Text for analysis:
--*--

Manage a Pipeline Project

Organize multi-schema pipelines for team collaboration.

Overview

A production DataJoint pipeline typically involves:

Multiple schemas — Organized by experimental modality or processing stage
Team of users — With different roles and access levels
Shared infrastructure — Database server, object storage, code repository
Coordination — Between code, database, and storage permissions

This guide covers practical project organization. For conceptual background on pipeline architecture and the DAG structure, see Data Pipelines.

For a fully managed solution, request a DataJoint Platform account.

Project Structure

Use a modern Python project layout with source code under src/:

my_pipeline/
├── datajoint.json          # Shared settings (committed)
├── .secrets/               # Local credentials (gitignored)
│   ├── database.password
│   └── storage.credentials
├── .gitignore
├── pyproject.toml          # Package metadata and dependencies
├── README.md
├── src/
│   └── my_pipeline/
│       ├── __init__.py
│       ├── subject.py      # subject schema
│       ├── session.py      # session schema
│       ├── ephys.py        # ephys schema
│       ├── imaging.py      # imaging schema
│       ├── analysis.py     # analysis schema
│       └── utils/
│           └── __init__.py
├── tests/
│   ├── conftest.py
│   └── test_ephys.py
└── docs/
    └── ...

One Module Per Schema

Each module defines and binds to its schema:

# src/my_pipeline/ephys.py
import datajoint as dj
from . import session  # Import dependency

schema = dj.Schema('ephys')

@schema
class Probe(dj.Lookup):
    definition = """
    probe_type : varchar(32)
    ---
    num_channels : int32
    """

--*--

Apply what you read:
• A. In the DataJoint pipeline guide, which file holds the shared settings that are committed to the repository?
• B. Summarize the DataJoint pipeline guide in two sentences.
• C. Carry on with the DataJoint pipeline guide from the point where it stops.

--*--

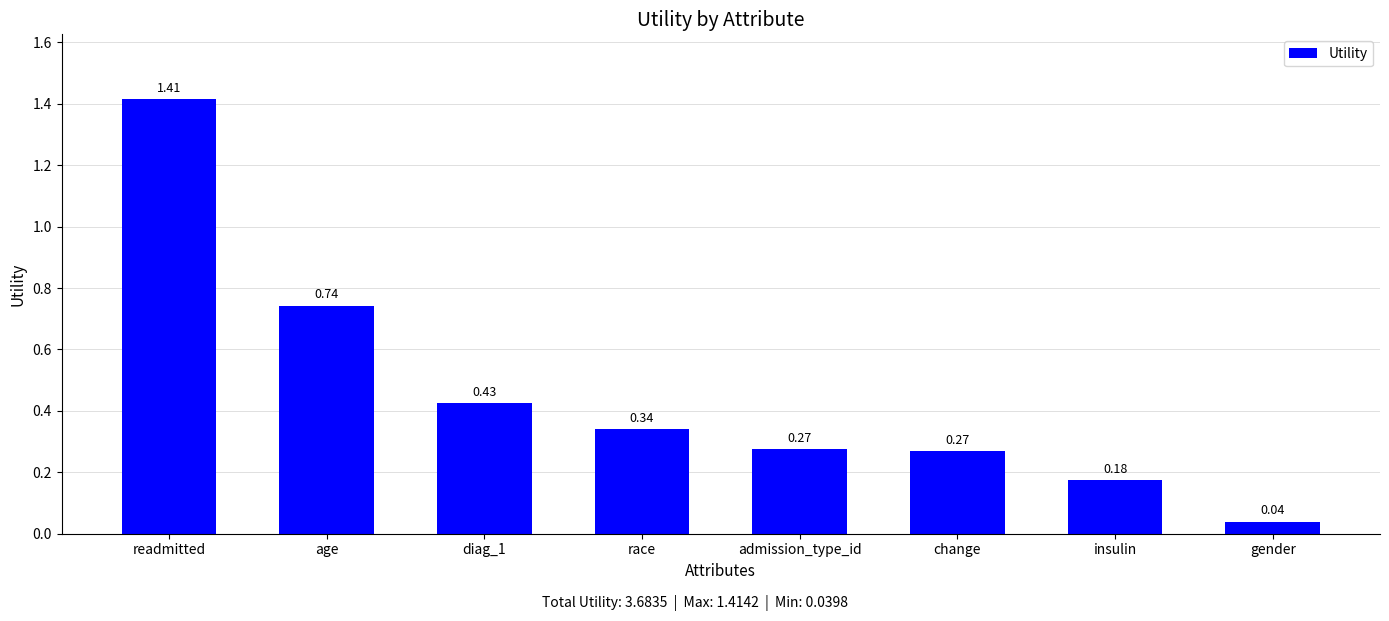

How many bars are there in total?

8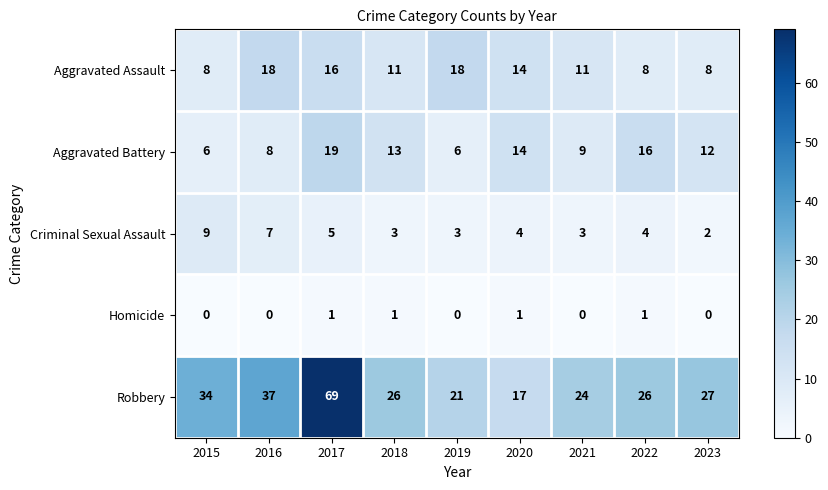

At how many categories does at least one series exceed 22?

7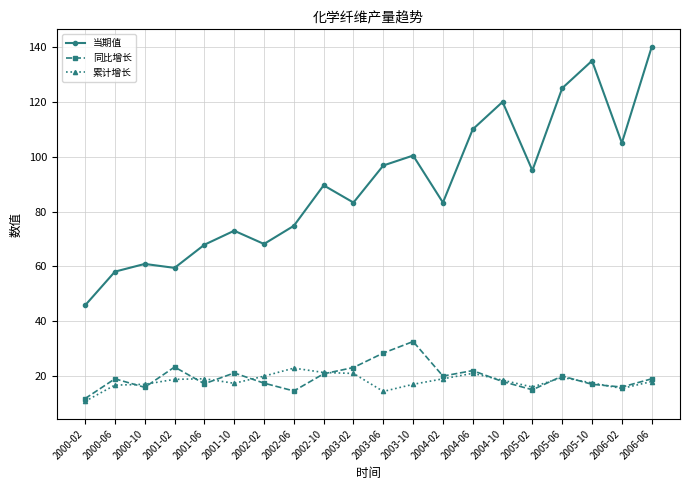

List the series in order of their peak value, highest first.

当期值, 同比增长, 累计增长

--*--

Outputs by task:
• A. The datajoint.json file holds the shared settings.

• B. A production DataJoint pipeline typically involves multiple schemas, a team of users with different roles and access levels, shared infrastructure, and coordination between code, database, and storage permissions. The guide recommends a modern Python project layout with source code under src/ and local credentials in a gitignored .secrets/ folder, with one module per schema that defines and binds to its schema.

• C.
@schema
class Recording(dj.Imported):
    definition = """
    -> session.Session
    -> Probe
    ---
    recording_path : varchar(255)
    """

Import Dependencies Mirror Foreign Keys

Module imports reflect the schema DAG:

# analysis.py depends on both ephys and imaging
from . import ephys
from . import imaging

schema = dj.Schema('analysis')

@schema
class MultiModalAnalysis(dj.Computed):
    definition = """
    -> ephys.Recording
    -> imaging.Scan
    ---
    correlation : float64
    """

Repository Configuration

Shared Settings

Store non-secret configuration in datajoint.json at the project root:

datajoint.json (committed):

{
  "database": {
    "host": "db.example.com",
    "port": 3306
  },
  "stores": {
    "main": {
      "protocol": "s3",
      "endpoint": "s3.example.com",
      "bucket": "my-org-data",
      "location": "my_pipeline"
    }
  }
}

Credentials Management

Credentials are stored locally and never committed:

Option 1: .secrets/ directory

.secrets/
├── database.user
├── database.password
├── storage.access_key
└── storage.secret_key

Option 2: Environment variables

export DJ_USER=alice
export DJ_PASS=alice_password
export DJ_STORES__MAIN__ACCESS_KEY=...
export DJ_STORES__MAIN__SECRET_KEY=...

Essential `.gitignore`

# Credentials
.secrets/

# Python
__pycache__/
*.pyc
*.egg-info/
dist/
build/

# Environment
.env
.venv/

# IDE
.idea/
.vscode/

`pyproject.toml` Example

[project]
name = "my-pipeline"
version = "1.0.0"
requires-python = ">=3.10"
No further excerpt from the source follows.